Vintage Camera Sightings

I was watching TV news coverage a few days ago of congressional hearings on whichever political scandal de jour we're on this week, and I spotted photojournalist David Burnett and his Speed Graphic crouched down and shooting.

http://www.davidburnett.com/gallery.html?gallery=2004 Politics

http://www.washingtonpost.com/wp-srv/photo/essays/vanRiper/040226.htm

http://www.nytimes.com/2005/06/08/t...c5650d56297840&ei=5088&partner=rssnyt&emc=rss

http://www.digitaljournalist.org/issue0402/dis_burnett.html

http://www.asmp.org/culture/bestof2006/David_Burnett/index.php

http://zonezero.com/exposiciones/fotografos/burnett/default.html

I'm inspired to do some handheld 4x5 shootin'!
 
There's a commercial that's been on recently (can't recall the company though) that features a Speed Graphic and a Yashica tlr.
 
"It Should Happen to You," 1954, screenplay by Ruth Gordon and Garson Kanin, directed by George Cukor, with the incomparable Judy Holliday, and Jack Lemmon in his first movie. Photographers with Speed Graphics with what appear to be huge Ilex shutters. You get a good look at them as they all crowd the camera for a nice POV shot. Also, Lemmon as a documentary filmmaker, with a three-lens 16mm camera in tow. No idea about the make of that one.
 
The Fortune Cookie has Jack Lemmon being spied on with an Arriflex ( 16mm and technicolor as one charecter says).
 
Watching, with a very young relative, "Abbott & Costello Meet the Mummy" (I know, I know) -- Bud Abbott hands Lou Costello a big, folding Polaroid Model 150 to take a photograph with. Must have been very up to date in 1955!
 
There's a twin lens reflex (I'm thinking it's a yashica, but I'll have to look more closely) in Eegah.
 
There is the ever popular Leica M7 in Euro Trip. I don't think it's vintage, but it'll be a collectible if not already one.
 
just my 2 cents I love this thread I thought i was the only one who yells out look at the camera during a show.. I now need to keep notes of the details so i can too can post up my findings..
 
I was just watching episodes of MASH with my wife (She's a big fan). THe episode showed Hawkeye building a monument out of tongue depressors only to blow it up in front of the military press as a demonstration of the war's senseless destruction (kinda describes our current situation). The photographer for the military press was shooting with a Hasselblad.

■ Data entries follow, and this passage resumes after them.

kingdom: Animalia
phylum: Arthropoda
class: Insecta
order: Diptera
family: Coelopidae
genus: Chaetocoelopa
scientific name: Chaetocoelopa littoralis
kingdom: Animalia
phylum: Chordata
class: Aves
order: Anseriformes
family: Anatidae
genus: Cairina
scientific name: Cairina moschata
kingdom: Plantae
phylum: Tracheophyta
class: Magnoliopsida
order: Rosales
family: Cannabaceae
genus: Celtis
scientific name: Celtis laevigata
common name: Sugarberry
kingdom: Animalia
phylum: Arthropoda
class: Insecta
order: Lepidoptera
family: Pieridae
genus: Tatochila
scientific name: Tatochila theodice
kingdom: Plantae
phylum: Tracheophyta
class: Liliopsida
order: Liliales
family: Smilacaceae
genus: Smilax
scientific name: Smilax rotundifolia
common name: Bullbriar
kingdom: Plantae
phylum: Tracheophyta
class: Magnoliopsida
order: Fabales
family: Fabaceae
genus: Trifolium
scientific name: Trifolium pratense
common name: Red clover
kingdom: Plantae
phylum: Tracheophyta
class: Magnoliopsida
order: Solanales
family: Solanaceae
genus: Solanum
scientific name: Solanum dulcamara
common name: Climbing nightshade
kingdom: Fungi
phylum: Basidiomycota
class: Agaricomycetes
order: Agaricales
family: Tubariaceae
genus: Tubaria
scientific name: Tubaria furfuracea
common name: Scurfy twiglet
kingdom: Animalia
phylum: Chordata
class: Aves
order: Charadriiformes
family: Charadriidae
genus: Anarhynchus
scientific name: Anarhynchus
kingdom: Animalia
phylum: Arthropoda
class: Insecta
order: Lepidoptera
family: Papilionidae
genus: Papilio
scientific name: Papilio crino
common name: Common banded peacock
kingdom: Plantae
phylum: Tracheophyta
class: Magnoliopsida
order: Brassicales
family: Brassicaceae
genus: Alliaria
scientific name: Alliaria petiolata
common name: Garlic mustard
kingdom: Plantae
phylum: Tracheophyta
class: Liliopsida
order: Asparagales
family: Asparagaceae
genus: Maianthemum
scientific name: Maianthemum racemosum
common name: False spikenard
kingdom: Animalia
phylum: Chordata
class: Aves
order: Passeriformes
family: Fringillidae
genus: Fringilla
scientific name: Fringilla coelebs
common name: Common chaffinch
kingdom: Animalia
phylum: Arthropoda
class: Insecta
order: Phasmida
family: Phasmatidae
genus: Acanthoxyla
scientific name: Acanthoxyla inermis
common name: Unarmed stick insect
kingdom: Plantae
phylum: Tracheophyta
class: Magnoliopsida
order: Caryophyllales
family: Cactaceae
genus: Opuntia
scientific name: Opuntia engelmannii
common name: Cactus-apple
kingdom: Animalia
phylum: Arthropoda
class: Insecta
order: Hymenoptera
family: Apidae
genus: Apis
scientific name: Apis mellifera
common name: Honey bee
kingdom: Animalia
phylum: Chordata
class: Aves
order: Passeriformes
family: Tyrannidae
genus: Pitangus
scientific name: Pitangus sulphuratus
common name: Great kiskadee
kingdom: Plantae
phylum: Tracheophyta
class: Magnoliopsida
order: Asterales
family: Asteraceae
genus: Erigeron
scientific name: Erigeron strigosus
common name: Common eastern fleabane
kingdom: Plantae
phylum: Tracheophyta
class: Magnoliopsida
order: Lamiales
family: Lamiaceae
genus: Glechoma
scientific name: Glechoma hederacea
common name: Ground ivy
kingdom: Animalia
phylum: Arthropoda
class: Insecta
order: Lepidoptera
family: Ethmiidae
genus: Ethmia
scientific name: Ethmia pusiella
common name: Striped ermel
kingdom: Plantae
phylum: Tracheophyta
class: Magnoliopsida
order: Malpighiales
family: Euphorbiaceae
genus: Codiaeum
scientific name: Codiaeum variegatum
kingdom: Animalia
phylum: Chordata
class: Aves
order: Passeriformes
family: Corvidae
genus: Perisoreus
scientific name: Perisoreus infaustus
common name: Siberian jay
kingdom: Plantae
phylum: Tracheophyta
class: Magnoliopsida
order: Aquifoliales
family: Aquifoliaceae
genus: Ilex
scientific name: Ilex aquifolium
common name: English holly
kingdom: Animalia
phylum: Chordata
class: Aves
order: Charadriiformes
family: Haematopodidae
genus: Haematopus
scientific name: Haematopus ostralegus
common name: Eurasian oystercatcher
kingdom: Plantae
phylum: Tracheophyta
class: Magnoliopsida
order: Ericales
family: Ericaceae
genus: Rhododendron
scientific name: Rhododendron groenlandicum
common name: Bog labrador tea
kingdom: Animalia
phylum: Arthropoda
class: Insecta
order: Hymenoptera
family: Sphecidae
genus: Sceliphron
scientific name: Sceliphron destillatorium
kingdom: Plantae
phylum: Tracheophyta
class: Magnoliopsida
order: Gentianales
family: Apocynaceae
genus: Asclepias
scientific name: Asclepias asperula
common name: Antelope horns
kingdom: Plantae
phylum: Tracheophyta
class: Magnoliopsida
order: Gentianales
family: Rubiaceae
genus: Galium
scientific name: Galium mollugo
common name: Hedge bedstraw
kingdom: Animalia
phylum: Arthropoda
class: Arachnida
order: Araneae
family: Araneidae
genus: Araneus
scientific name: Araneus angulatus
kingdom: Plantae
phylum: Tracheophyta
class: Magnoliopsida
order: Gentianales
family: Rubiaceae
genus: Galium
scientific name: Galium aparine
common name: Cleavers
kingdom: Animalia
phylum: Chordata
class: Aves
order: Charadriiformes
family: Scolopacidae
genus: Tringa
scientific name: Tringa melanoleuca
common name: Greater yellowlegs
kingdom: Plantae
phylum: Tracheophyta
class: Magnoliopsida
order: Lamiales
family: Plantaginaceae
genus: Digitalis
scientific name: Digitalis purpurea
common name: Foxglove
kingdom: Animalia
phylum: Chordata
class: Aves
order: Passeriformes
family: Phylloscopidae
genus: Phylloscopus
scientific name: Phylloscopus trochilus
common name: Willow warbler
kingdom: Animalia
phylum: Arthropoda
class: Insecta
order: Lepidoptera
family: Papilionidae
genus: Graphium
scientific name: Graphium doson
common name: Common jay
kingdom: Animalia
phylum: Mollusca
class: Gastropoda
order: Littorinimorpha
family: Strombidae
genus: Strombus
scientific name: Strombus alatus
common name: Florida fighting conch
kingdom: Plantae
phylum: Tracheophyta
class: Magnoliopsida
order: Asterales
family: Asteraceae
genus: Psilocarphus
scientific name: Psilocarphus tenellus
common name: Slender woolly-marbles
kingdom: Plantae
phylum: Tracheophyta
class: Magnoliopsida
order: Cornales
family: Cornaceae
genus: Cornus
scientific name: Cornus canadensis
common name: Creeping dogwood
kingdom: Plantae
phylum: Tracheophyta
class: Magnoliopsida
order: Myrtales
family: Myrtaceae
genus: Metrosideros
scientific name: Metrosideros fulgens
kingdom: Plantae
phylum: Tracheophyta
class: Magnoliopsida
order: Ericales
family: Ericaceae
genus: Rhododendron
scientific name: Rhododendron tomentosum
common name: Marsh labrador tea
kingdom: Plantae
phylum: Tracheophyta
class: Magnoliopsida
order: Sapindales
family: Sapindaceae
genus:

Its interesting because 35mm negative cameras were creating quite a stir during the Korean war days. They proved to be a very practical camera in the heat of battle. From what I read, MF still remained the primary camera for military but the field coorespondants out on the battlefield started to make the switch.
 
Don't torture yourself by watching it, but in the made-for-TV banality "Where the Heart Is," Natallie Portman uses a Rolleicord and, later, a Rolleiflex -- CORRECTLY! What next, pigs with wings?
 
Brad Pitt in Spy Game was just aired yesterday. I noticed a scene of what is suppose to be Beruit shooting away with an M6 with motor. The "click" shutter sound effect in the movie doesn't sound like an M6+motor though.

Later in the movie he's shooting with some sort of Nikon.
 
Anybody ever notice what camera Will Smith has around his neck in the intro to Fresh Prince of Bel-Aire? It also appears in the first couple episodes, I think.

It looks old, and is in a leather-ish case. I could never tell what it was, for sure ...
 
I was watching an episode of Cheers last night (season 1) when I saw a classic camera. Around the neck of some guy was a camera that looked like a Baldamatic. Wonder where that came from??